Тезаурус Липпмана настолько широк, насколько широким он может быть у выпускника Гарвардского университета, вращавшегося в кругу политической и культурной элиты своего времени. Обществоведам, читателям этого перевода, вероятно, интересно будет узнать, что он общался с такими деятелями, как Герберт Уэллс, Бернард Шоу, с основателями Лондонской школы экономики Беатрис и Сидни Веббами, высшим политическим руководством США.
Приходится с сожалением признать, что переводчику и научному редактору книги не удалось произвести атрибуцию всех цитат и дополнить все недостающие выходные данные. Некоторые ссылки в переводе являются компромиссным решением: указаны более поздние издания источников, чем те, с которыми работал автор книги, но сверка цитат по этим, более поздним, изданиям не производилась.
Наибольшую сложность в процессе перевода книги составили ее ключевые понятия: government, public, pattern, popular.
Термин government — типичный случай языковой полисемии — переводится в зависимости от контекста как «правительство», «правление» и «управление».
Сложный характер термина public отмечает в уже упомянутой мной работе Н. Луман. «Складывается впечатление, — пишет он, — что в понятие public всегда был встроен элемент непредсказуемости»[39].

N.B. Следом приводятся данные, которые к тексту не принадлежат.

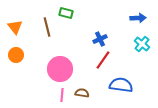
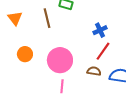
orange circle: (16, 55) -> (25, 54), moved
brown semicircle: (82, 93) -> (94, 71), moved

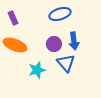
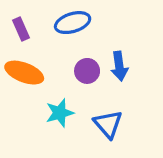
blue ellipse: (60, 14) -> (73, 23), moved
blue triangle: (66, 63) -> (108, 124), moved

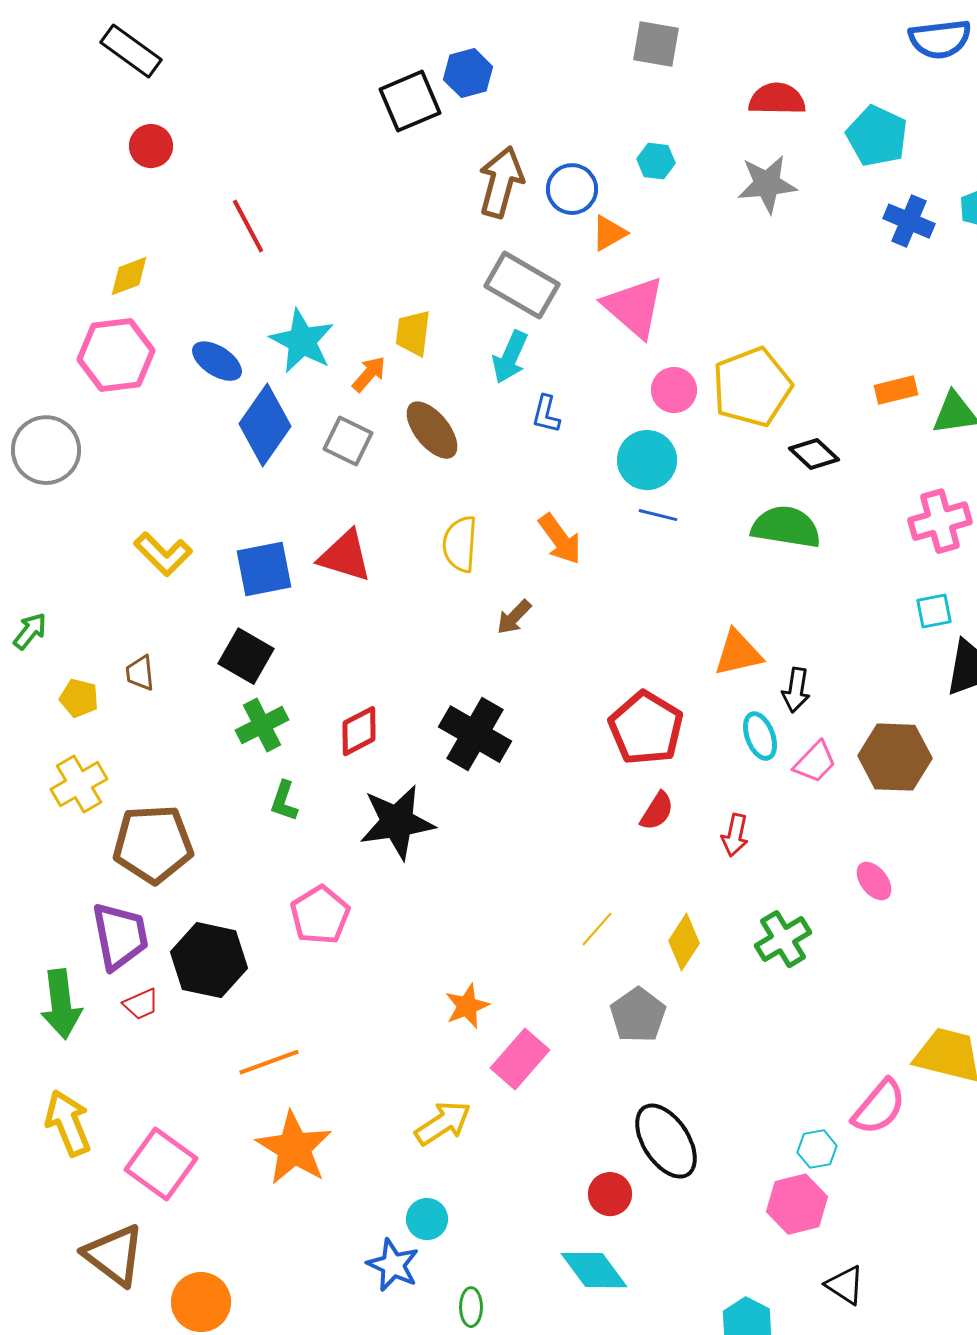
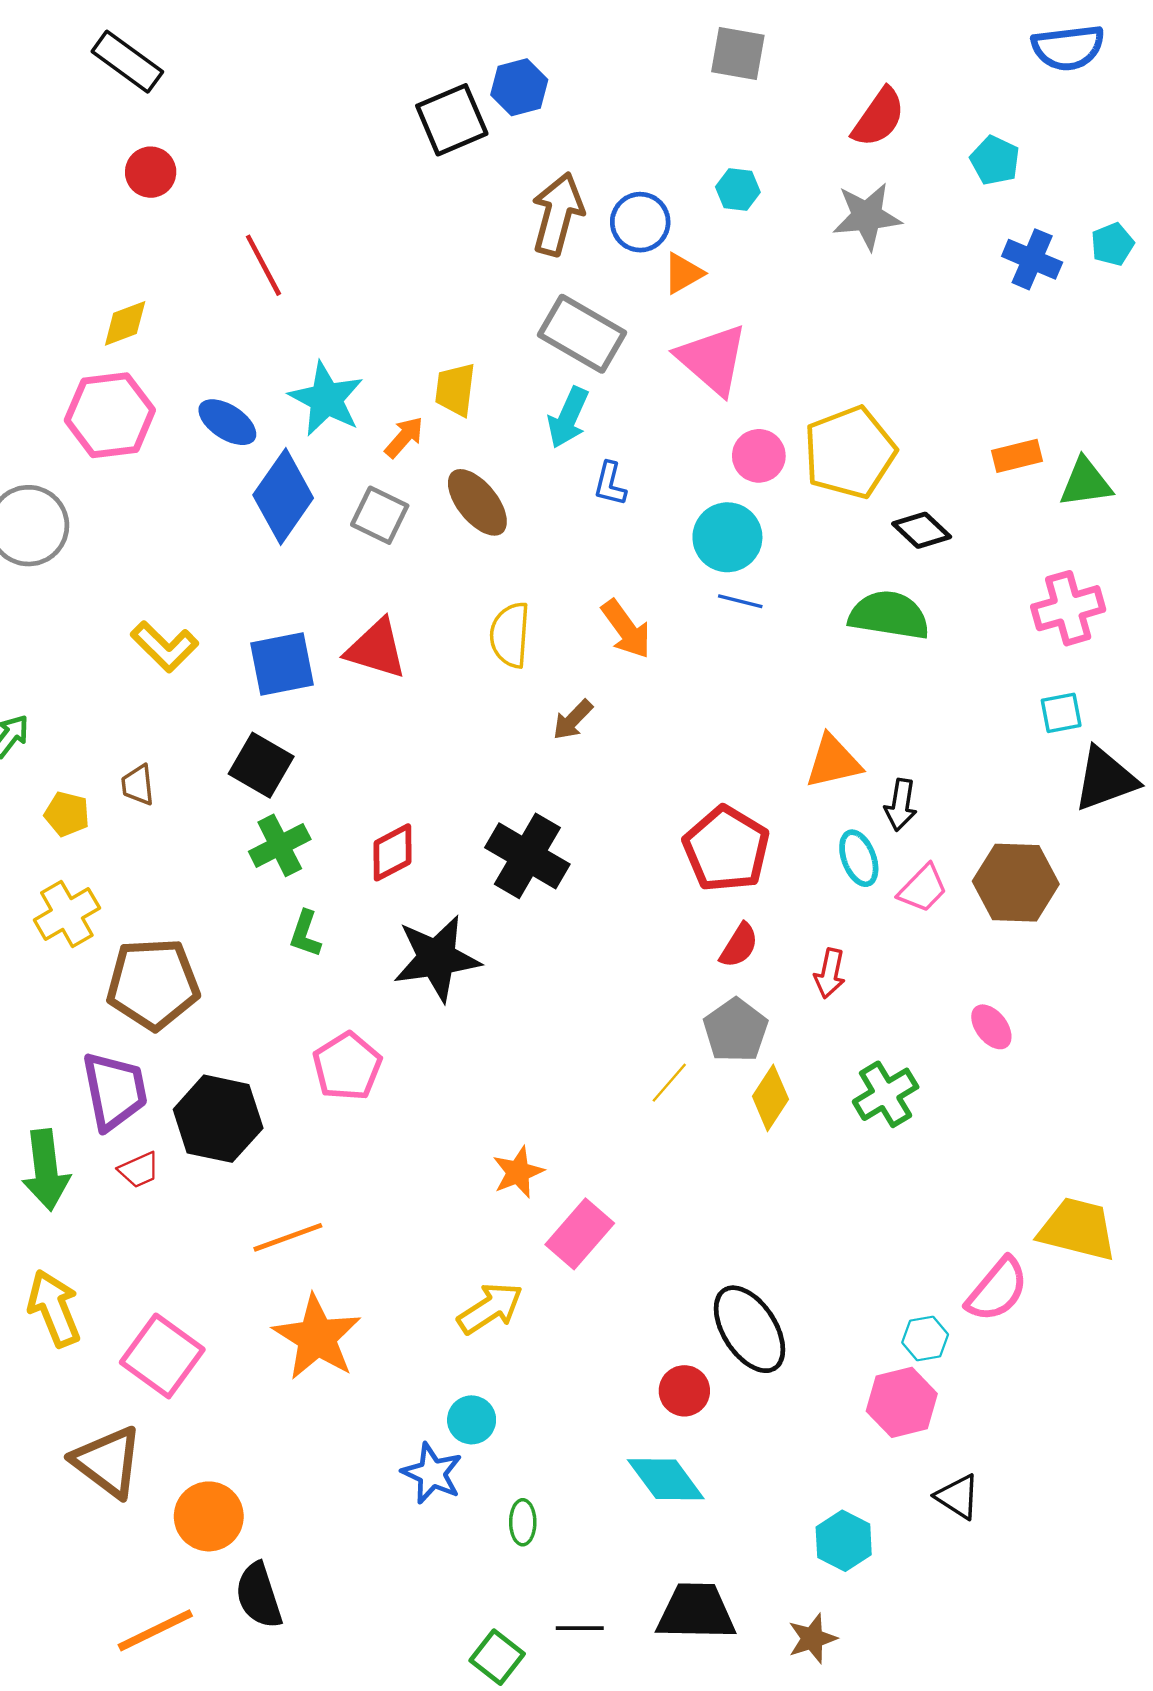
red semicircle: (777, 99) -> (879, 117), turned 124
cyan pentagon: (877, 136) -> (995, 160), size x0.7
gray pentagon: (638, 1015) -> (736, 1030), moved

Перевод понятия public осложняется исторически сложившимися идиоматемами русского языка. Эти идиоматемы зачастую препятствуют последовательному соблюдению концептуальных связей. Например, в русском переводе лексическая связь между понятиями public policy и public opinion утрачивается, потому что исторически сложилось так, что первое передается как «государственная политика», а второе — как «общественное мнение».
Особую проблему составила также неизбежная модернизация текста. Решения относительно модернизации принимались ситуативно. В некоторых случаях я сознательно приняла решение в пользу модернизации. В 1922 году, по-видимому, еще отсутствовал термин «респондент», поскольку Липпман использует описательное выражение «those who replied». Однако я ввожу термин «респондент» в свою интерпретацию текста, ввиду его абсолютного соответствия смыслу оригинала.
В других случаях, скажем в случае с термином «pattern», я ее избегаю, так как введение общепринятого паттерн стало бы, по-видимому, стилевым и, возможно, смысловым диссонансом.
Не исключено, что именно эти и многие другие переводческие проблемы были одним из обстоятельств, помешавших введению сочинений Липпмана в отечественный научный и общественный оборот. В фундаментальной монографии о Липпмане, написанной В.О. Печатновым по материалам архивов Липпмана в Йельском университете, нет ни одной ссылки на отечественные публикации, хотя интерес среди отечественных исследователей к творчеству Липпмана существует[40]. Обычно его имя упоминается в контексте исследований стереотипов[41], так как считается, что именно он ввел понятие стереотипа в социальную теорию[42].